(Data supplied):
___

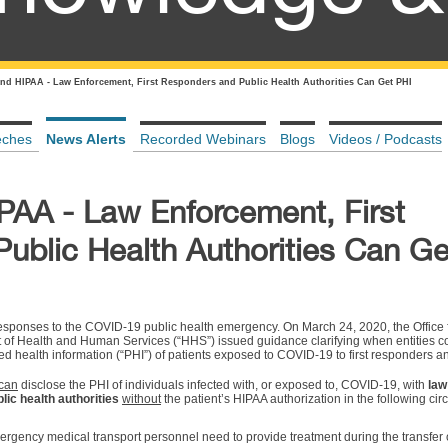
nd HIPAA - Law Enforcement, First Responders and Public Health Authorities Can Get PHI
eches
News Alerts
Recorded Webinars
Blogs
Videos / Podcasts
AA - Law Enforcement, First
ublic Health Authorities Can Ge
sponses to the COVID-19 public health emergency. On March 24, 2020, the Office f
t of Health and Human Services (“HHS”) issued guidance clarifying when entities 
ed health information (“PHI”) of patients exposed to COVID-19 to first responders an
can
disclose the PHI of individuals infected with, or exposed to, COVID-19, with
law
lic health authorities
without
the patient’s HIPAA authorization in the following ci
gency medical transport personnel need to provide treatment during the transfer o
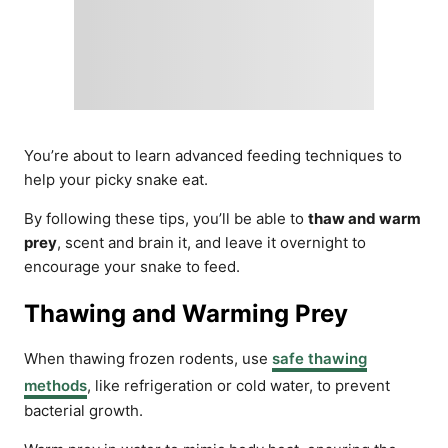
You’re about to learn advanced feeding techniques to
help your picky snake eat.
By following these tips, you’ll be able to
thaw and warm
prey
, scent and brain it, and leave it overnight to
encourage your snake to feed.
Thawing and Warming Prey
When thawing frozen rodents, use
safe thawing
methods
, like refrigeration or cold water, to prevent
bacterial growth.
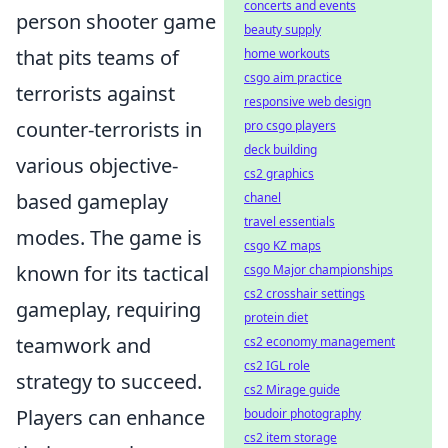
concerts and events
person shooter game
beauty supply
that pits teams of
home workouts
csgo aim practice
terrorists against
responsive web design
counter-terrorists in
pro csgo players
deck building
various objective-
cs2 graphics
based gameplay
chanel
travel essentials
modes. The game is
csgo KZ maps
known for its tactical
csgo Major championships
cs2 crosshair settings
gameplay, requiring
protein diet
teamwork and
cs2 economy management
cs2 IGL role
strategy to succeed.
cs2 Mirage guide
Players can enhance
boudoir photography
cs2 item storage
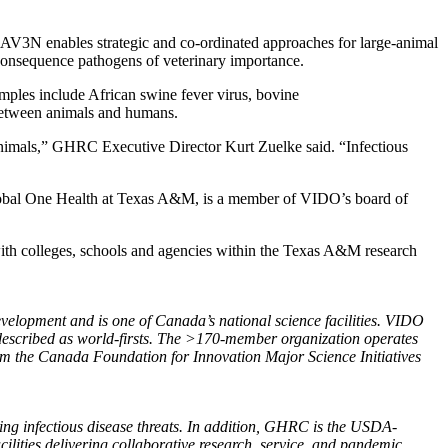
V3N enables strategic and co-ordinated approaches for large-animal
-consequence pathogens of veterinary importance.
amples include African swine fever virus, bovine
between animals and humans.
animals,” GHRC Executive Director Kurt Zuelke said. “Infectious
obal One Health at Texas A&M, is a member of VIDO’s board of
with colleges, schools and agencies within the Texas A&M research
evelopment and is one of Canada’s national science facilities. VIDO
 described as world-firsts. The >170-member organization operates
rom the Canada Foundation for Innovation Major Science Initiatives
ging infectious disease threats. In addition, GHRC is the USDA-
lities delivering collaborative research, service, and pandemic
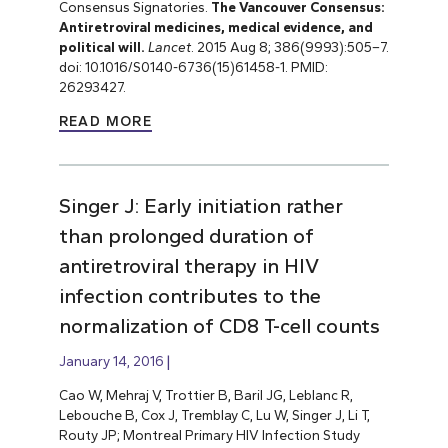
Consensus Signatories.
The Vancouver Consensus:
Antiretroviral medicines, medical evidence, and
political will.
Lancet
. 2015 Aug 8; 386(9993):505–7.
doi: 10.1016/S0140-6736(15)61458-1. PMID:
26293427.
READ MORE
Singer J: Early initiation rather
than prolonged duration of
antiretroviral therapy in HIV
infection contributes to the
normalization of CD8 T-cell counts
January 14, 2016
Cao W, Mehraj V, Trottier B, Baril JG, Leblanc R,
Lebouche B, Cox J, Tremblay C, Lu W, Singer J, Li T,
Routy JP; Montreal Primary HIV Infection Study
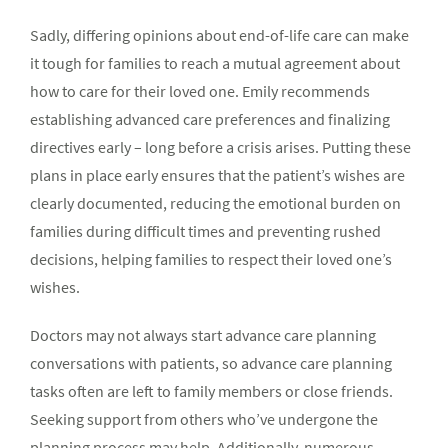
Sadly, differing opinions about end-of-life care can make
it tough for families to reach a mutual agreement about
how to care for their loved one. Emily recommends
establishing advanced care preferences and finalizing
directives early – long before a crisis arises. Putting these
plans in place early ensures that the patient’s wishes are
clearly documented, reducing the emotional burden on
families during difficult times and preventing rushed
decisions, helping families to respect their loved one’s
wishes.
Doctors may not always start advance care planning
conversations with patients, so advance care planning
tasks often are left to family members or close friends.
Seeking support from others who’ve undergone the
planning process may help. Additionally, numerous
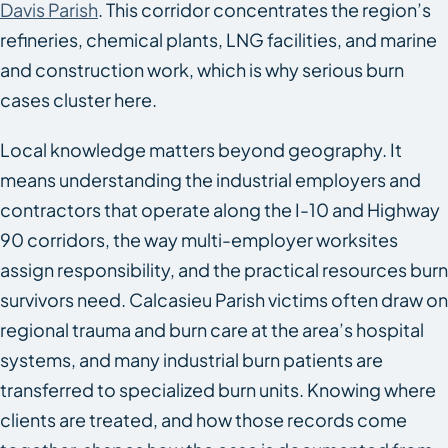
Davis Parish
. This corridor concentrates the region’s
refineries, chemical plants, LNG facilities, and marine
and construction work, which is why serious burn
cases cluster here.
Local knowledge matters beyond geography. It
means understanding the industrial employers and
contractors that operate along the I-10 and Highway
90 corridors, the way multi-employer worksites
assign responsibility, and the practical resources burn
survivors need. Calcasieu Parish victims often draw on
regional trauma and burn care at the area’s hospital
systems, and many industrial burn patients are
transferred to specialized burn units. Knowing where
clients are treated, and how those records come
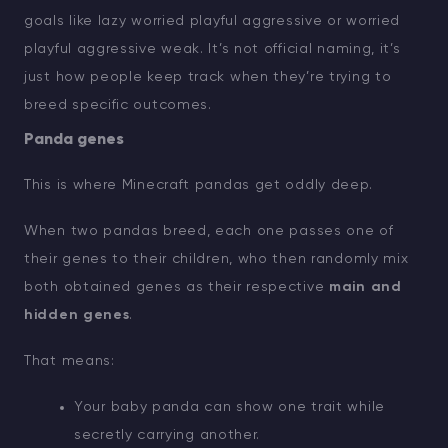
goals like lazy worried playful aggressive or worried
playful aggressive weak. It’s not official naming, it’s
just how people keep track when they’re trying to
breed specific outcomes.
Panda genes
This is where Minecraft pandas get oddly deep.
When two pandas breed, each one passes one of
their genes to their children, who then randomly mix
both obtained genes as their respective
main and
hidden genes
.
That means:
Your baby panda can show one trait while
secretly carrying another.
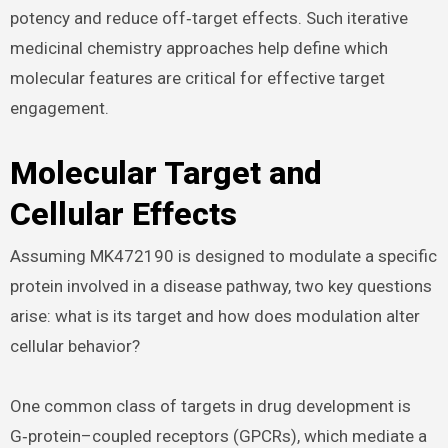
potency and reduce off‑target effects. Such iterative
medicinal chemistry approaches help define which
molecular features are critical for effective target
engagement.
Molecular Target and
Cellular Effects
Assuming MK472190 is designed to modulate a specific
protein involved in a disease pathway, two key questions
arise: what is its target and how does modulation alter
cellular behavior?
One common class of targets in drug development is
G‑protein–coupled receptors (GPCRs), which mediate a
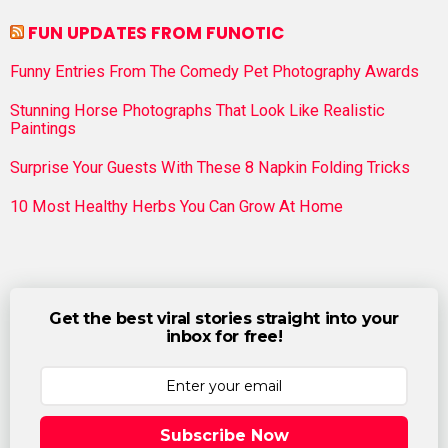
FUN UPDATES FROM FUNOTIC
Funny Entries From The Comedy Pet Photography Awards
Stunning Horse Photographs That Look Like Realistic
Paintings
Surprise Your Guests With These 8 Napkin Folding Tricks
10 Most Healthy Herbs You Can Grow At Home
Get the best viral stories straight into your
inbox for free!
Subscribe Now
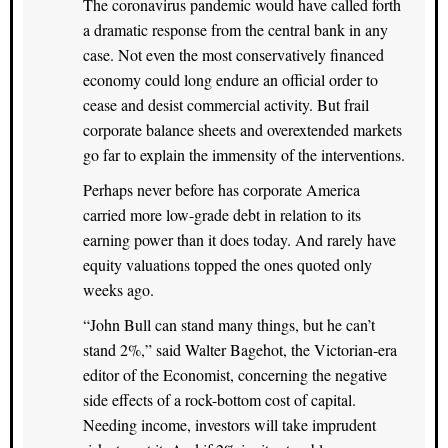
The coronavirus pandemic would have called forth
a dramatic response from the central bank in any
case. Not even the most conservatively financed
economy could long endure an official order to
cease and desist commercial activity. But frail
corporate balance sheets and overextended markets
go far to explain the immensity of the interventions.
Perhaps never before has corporate America
carried more low-grade debt in relation to its
earning power than it does today. And rarely have
equity valuations topped the ones quoted only
weeks ago.
“John Bull can stand many things, but he can’t
stand 2%,” said Walter Bagehot, the Victorian-era
editor of the Economist, concerning the negative
side effects of a rock-bottom cost of capital.
Needing income, investors will take imprudent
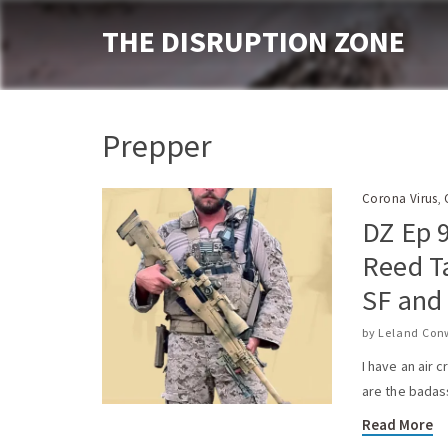
THE DISRUPTION ZONE
Prepper
Corona Virus
,
DZ Ep 
Reed T
SF and
by
Leland Con
I have an air 
are the badas
Read More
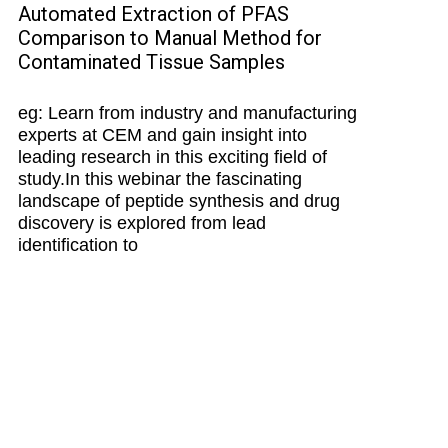
Automated Extraction of PFAS
Comparison to Manual Method for
Contaminated Tissue Samples
eg: Learn from industry and manufacturing
experts at CEM and gain insight into
leading research in this exciting field of
study.In this webinar the fascinating
landscape of peptide synthesis and drug
discovery is explored from lead
identification to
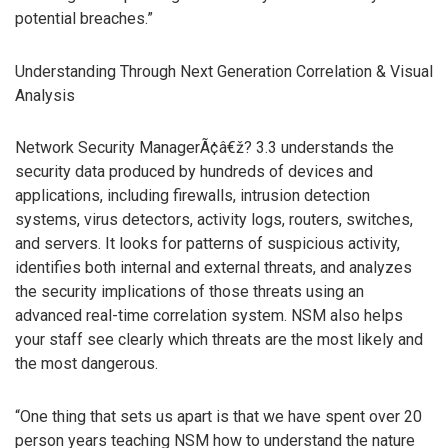
potential breaches.”
Understanding Through Next Generation Correlation & Visual
Analysis
Network Security ManagerÃ¢â€ž? 3.3 understands the
security data produced by hundreds of devices and
applications, including firewalls, intrusion detection
systems, virus detectors, activity logs, routers, switches,
and servers. It looks for patterns of suspicious activity,
identifies both internal and external threats, and analyzes
the security implications of those threats using an
advanced real-time correlation system. NSM also helps
your staff see clearly which threats are the most likely and
the most dangerous.
“One thing that sets us apart is that we have spent over 20
person years teaching NSM how to understand the nature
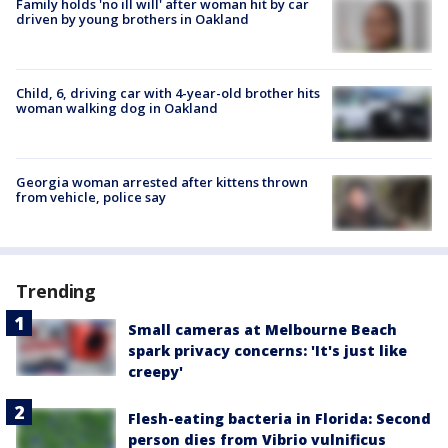
Family holds 'no ill will' after woman hit by car
driven by young brothers in Oakland
Child, 6, driving car with 4-year-old brother hits
woman walking dog in Oakland
Georgia woman arrested after kittens thrown
from vehicle, police say
Trending
Small cameras at Melbourne Beach
spark privacy concerns: 'It's just like
creepy'
Flesh-eating bacteria in Florida: Second
person dies from Vibrio vulnificus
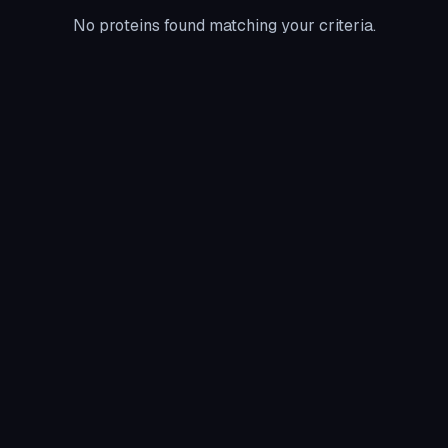
No proteins found matching your criteria.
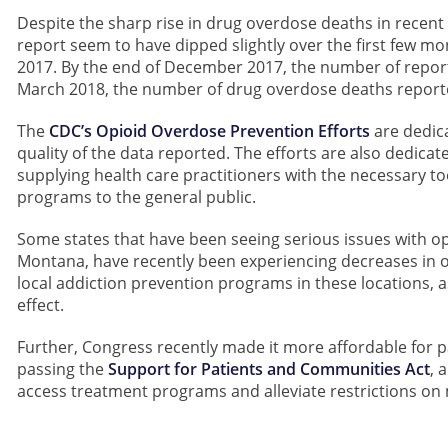
Despite the sharp rise in drug overdose deaths in recent
report seem to have dipped slightly over the first few mo
2017. By the end of December 2017, the number of repor
March 2018, the number of drug overdose deaths report
The
CDC’s Opioid Overdose Prevention Efforts
are dedic
quality of the data reported. The efforts are also dedicate
supplying health care practitioners with the necessary t
programs to the general public.
Some states that have been seeing serious issues with 
Montana, have recently been experiencing decreases in 
local addiction prevention programs in these locations, as
effect.
Further, Congress recently made it more affordable for 
passing the
Support for Patients and Communities Act
, 
access treatment programs and alleviate restrictions on 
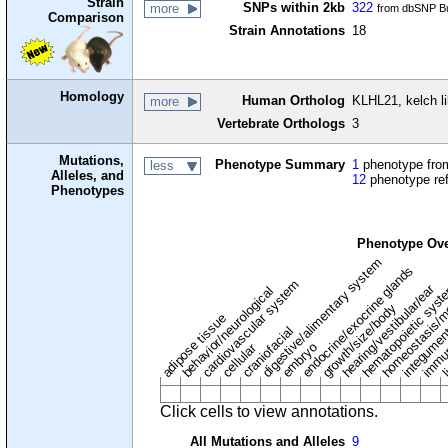
Strain
SNPs within 2kb
322
more
from dbSNP Bu
Comparison
Strain Annotations
18
Homology
Human Ortholog
KLHL21, kelch l
more
Vertebrate Orthologs
3
Mutations,
Phenotype Summary
1
phenotype from
less
Alleles, and
12
phenotype re
Phenotypes
Phenotype Ov
digestive/alimentary system
endocrine/exocrine glands
homeostasis/m
cardiovascular system
hematopoietic sys
hearing/vestibular/ear
behavior/neurological
growth/size/body
immu
li
adipose tissue
craniofacial
integume
embryo
cellular
Click cells to view annotations.
All Mutations and Alleles
9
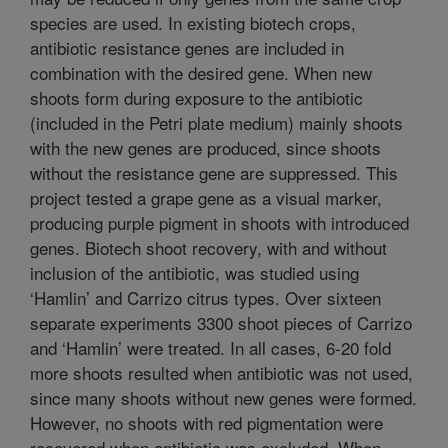
species are used. In existing biotech crops,
antibiotic resistance genes are included in
combination with the desired gene. When new
shoots form during exposure to the antibiotic
(included in the Petri plate medium) mainly shoots
with the new genes are produced, since shoots
without the resistance gene are suppressed. This
project tested a grape gene as a visual marker,
producing purple pigment in shoots with introduced
genes. Biotech shoot recovery, with and without
inclusion of the antibiotic, was studied using
‘Hamlin’ and Carrizo citrus types. Over sixteen
separate experiments 3300 shoot pieces of Carrizo
and ‘Hamlin’ were treated. In all cases, 6-20 fold
more shoots resulted when antibiotic was not used,
since many shoots without new genes were formed.
However, no shoots with red pigmentation were
recovered when antibiotic was excluded. When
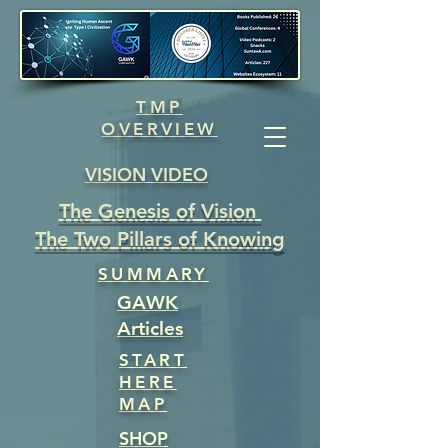
TMP
OVERVIEW
VISION VIDEO
The Genesis of Vision
The Two Pillars of Knowing
SUMMARY
GAWK
Articles
START
HERE
MAP
SHOP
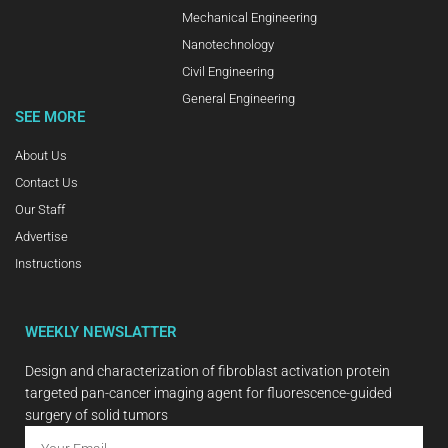
Mechanical Engineering
Nanotechnology
Civil Engineering
General Engineering
SEE MORE
About Us
Contact Us
Our Staff
Advertise
Instructions
WEEKLY NEWSLATTER
Design and characterization of fibroblast activation protein
targeted pan-cancer imaging agent for fluorescence-guided
surgery of solid tumors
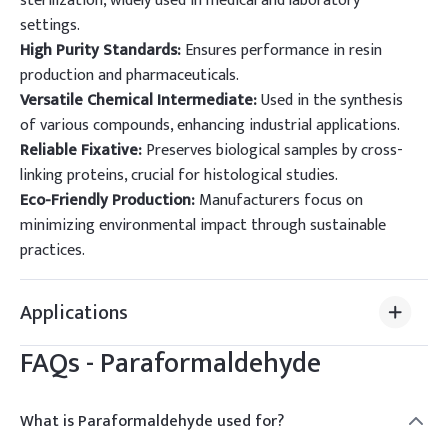
sterilization, widely used in medical and laboratory
settings.
High Purity Standards:
Ensures performance in resin
production and pharmaceuticals.
Versatile Chemical Intermediate:
Used in the synthesis
of various compounds, enhancing industrial applications.
Reliable Fixative:
Preserves biological samples by cross-
linking proteins, crucial for histological studies.
Eco-Friendly Production:
Manufacturers focus on
minimizing environmental impact through sustainable
practices.
Applications
FAQs -
Paraformaldehyde
What is Paraformaldehyde used for?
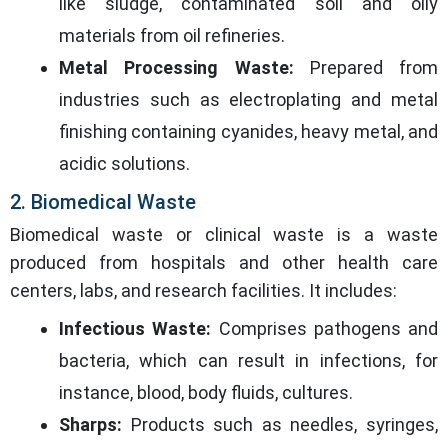
like sludge, contaminated soil and oily
materials from oil refineries.
Metal Processing Waste:
Prepared from
industries such as electroplating and metal
finishing containing cyanides, heavy metal, and
acidic solutions.
2. Biomedical Waste
Biomedical waste or clinical waste is a waste
produced from hospitals and other health care
centers, labs, and research facilities. It includes:
Infectious Waste:
Comprises pathogens and
bacteria, which can result in infections, for
instance, blood, body fluids, cultures.
Sharps:
Products such as needles, syringes,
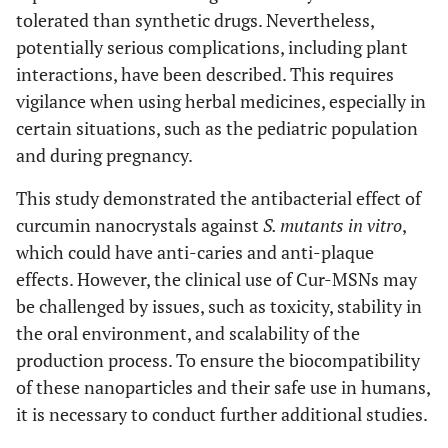
tolerated than synthetic drugs. Nevertheless,
potentially serious complications, including plant
interactions, have been described. This requires
vigilance when using herbal medicines, especially in
certain situations, such as the pediatric population
and during pregnancy.
This study demonstrated the antibacterial effect of
curcumin nanocrystals against
S. mutants in vitro
,
which could have anti-caries and anti-plaque
effects. However, the clinical use of Cur-MSNs may
be challenged by issues, such as toxicity, stability in
the oral environment, and scalability of the
production process. To ensure the biocompatibility
of these nanoparticles and their safe use in humans,
it is necessary to conduct further additional studies.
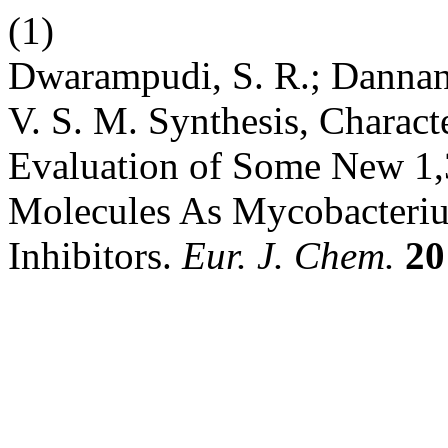
(1)
Dwarampudi, S. R.; Dannana,
V. S. M. Synthesis, Characte
Evaluation of Some New 1,
Molecules As Mycobacteri
Inhibitors.
Eur. J. Chem.
20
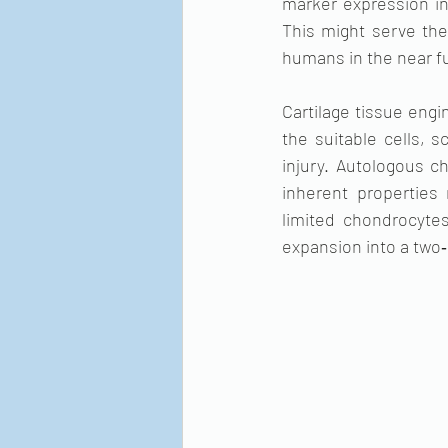
marker expression i
This might serve the 
humans in the near f
Cartilage tissue engi
the suitable cells, s
injury. Autologous ch
inherent properties 
limited chondrocytes 
expansion into a two‐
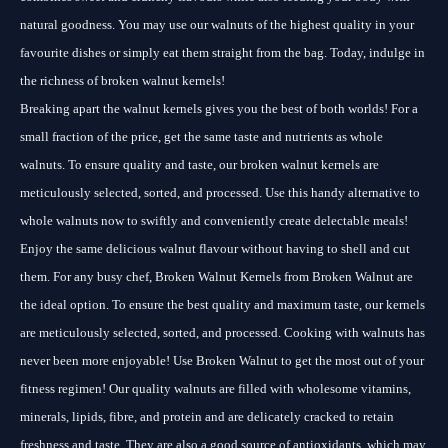
natural goodness. You may use our walnuts of the highest quality in your
favourite dishes or simply eat them straight from the bag. Today, indulge in
the richness of broken walnut kernels!
Breaking apart the walnut kernels gives you the best of both worlds! For a
small fraction of the price, get the same taste and nutrients as whole
walnuts. To ensure quality and taste, our broken walnut kernels are
meticulously selected, sorted, and processed. Use this handy alternative to
whole walnuts now to swiftly and conveniently create delectable meals!
Enjoy the same delicious walnut flavour without having to shell and cut
them. For any busy chef, Broken Walnut Kernels from Broken Walnut are
the ideal option. To ensure the best quality and maximum taste, our kernels
are meticulously selected, sorted, and processed. Cooking with walnuts has
never been more enjoyable! Use Broken Walnut to get the most out of your
fitness regimen! Our quality walnuts are filled with wholesome vitamins,
minerals, lipids, fibre, and protein and are delicately cracked to retain
freshness and taste. They are also a good source of antioxidants, which may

___

(Problem to solve):
Would you restate, exactly and with no pictures, the lines of the entries above from the one containing "between animals and humans." through the one containing "antiretroviral therapy in HIV"?

(Result of this exercise):
between animals and humans.
animals,” GHRC Executive Director Kurt Zuelke said. “Infectious
obal One Health at Texas A&M, is a member of VIDO’s board of
with colleges, schools and agencies within the Texas A&M research
evelopment and is one of Canada’s national science facilities. VIDO
 described as world-firsts. The >170-member organization operates
rom the Canada Foundation for Innovation Major Science Initiatives
ging infectious disease threats. In addition, GHRC is the USDA-
lities delivering collaborative research, service, and pandemic
Consensus Signatories.
The Vancouver Consensus:
Antiretroviral medicines, medical evidence, and
political will.
Lancet
. 2015 Aug 8; 386(9993):505–7.
doi: 10.1016/S0140-6736(15)61458-1. PMID:
26293427.
READ MORE
Singer J: Early initiation rather
than prolonged duration of
antiretroviral therapy in HIV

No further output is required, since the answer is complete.